I made the bed and took a shower to ease my anxieties, then took Dog for an afternoon walk. More than an hour passed me by, and I found myself lost in Hallandale Beach. Dog lagged behind, and I hadn’t been tracking how far we’d walked or what direction we’d come from. My feet and my brain were currently in two difference divisions.
“Great,” I muttered, turning full circle on the wide sidewalk, cars speeding by me on the road. I led Dog over to the beach to rest and I sat on the sand, loosening his leash enough for more comfort. Downloading a map onto my phone, I entered my location and Julian’s address. The blue line mapping the route home would take me an hour and forty to walk.

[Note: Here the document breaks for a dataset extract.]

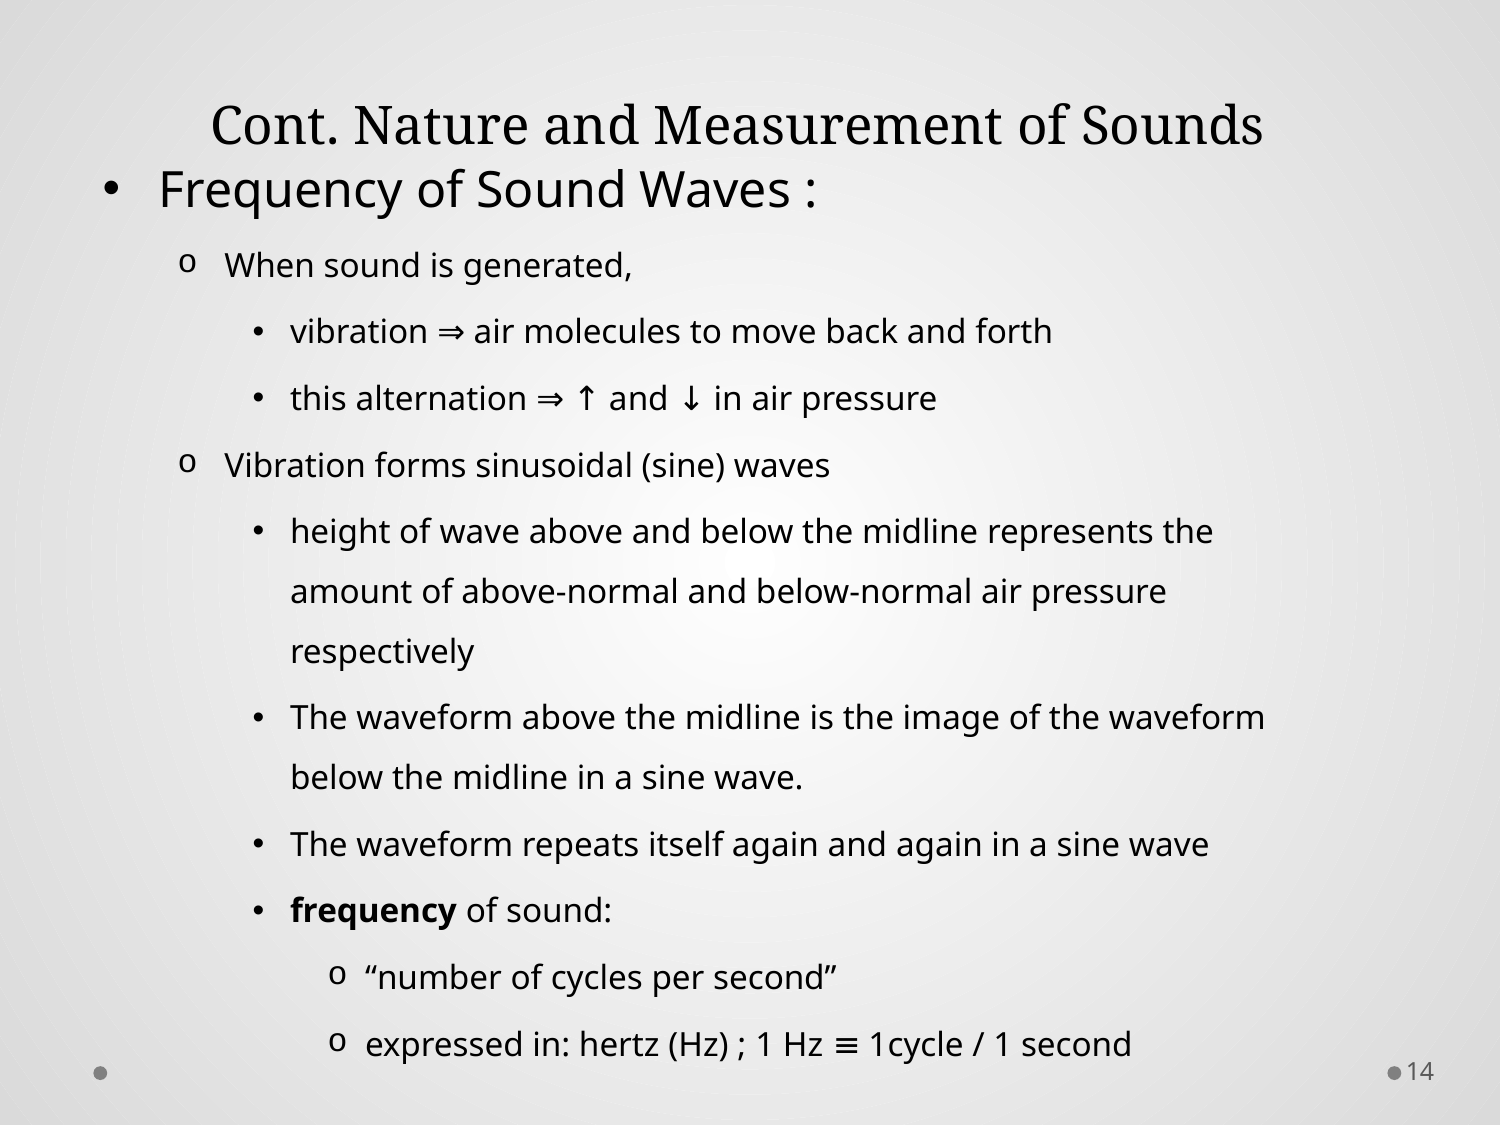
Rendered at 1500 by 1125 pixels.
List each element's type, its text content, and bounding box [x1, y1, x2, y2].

Closing the app, I brought up the message feed for Marilyn and typed out: Julian knows.
I stared at the screen with tired eyes, my vision slipping in and out of focus. I stared until Marilyn’s reply bubble appeared beneath mine.
How? Is he mad?
The fact her first reaction was to assume things had gone to shit stirred a tornado of uneasiness inside my chest. Marilyn knew—I knew—I’d committed to something bad, and the mark of shame burned my skin. I watched the beach crowd, people who were here having a good time without guilt and disgrace, and I wondered if their lives were as carefree as they appeared on the surface. Had one of these women done what I had? Did any of them regret it?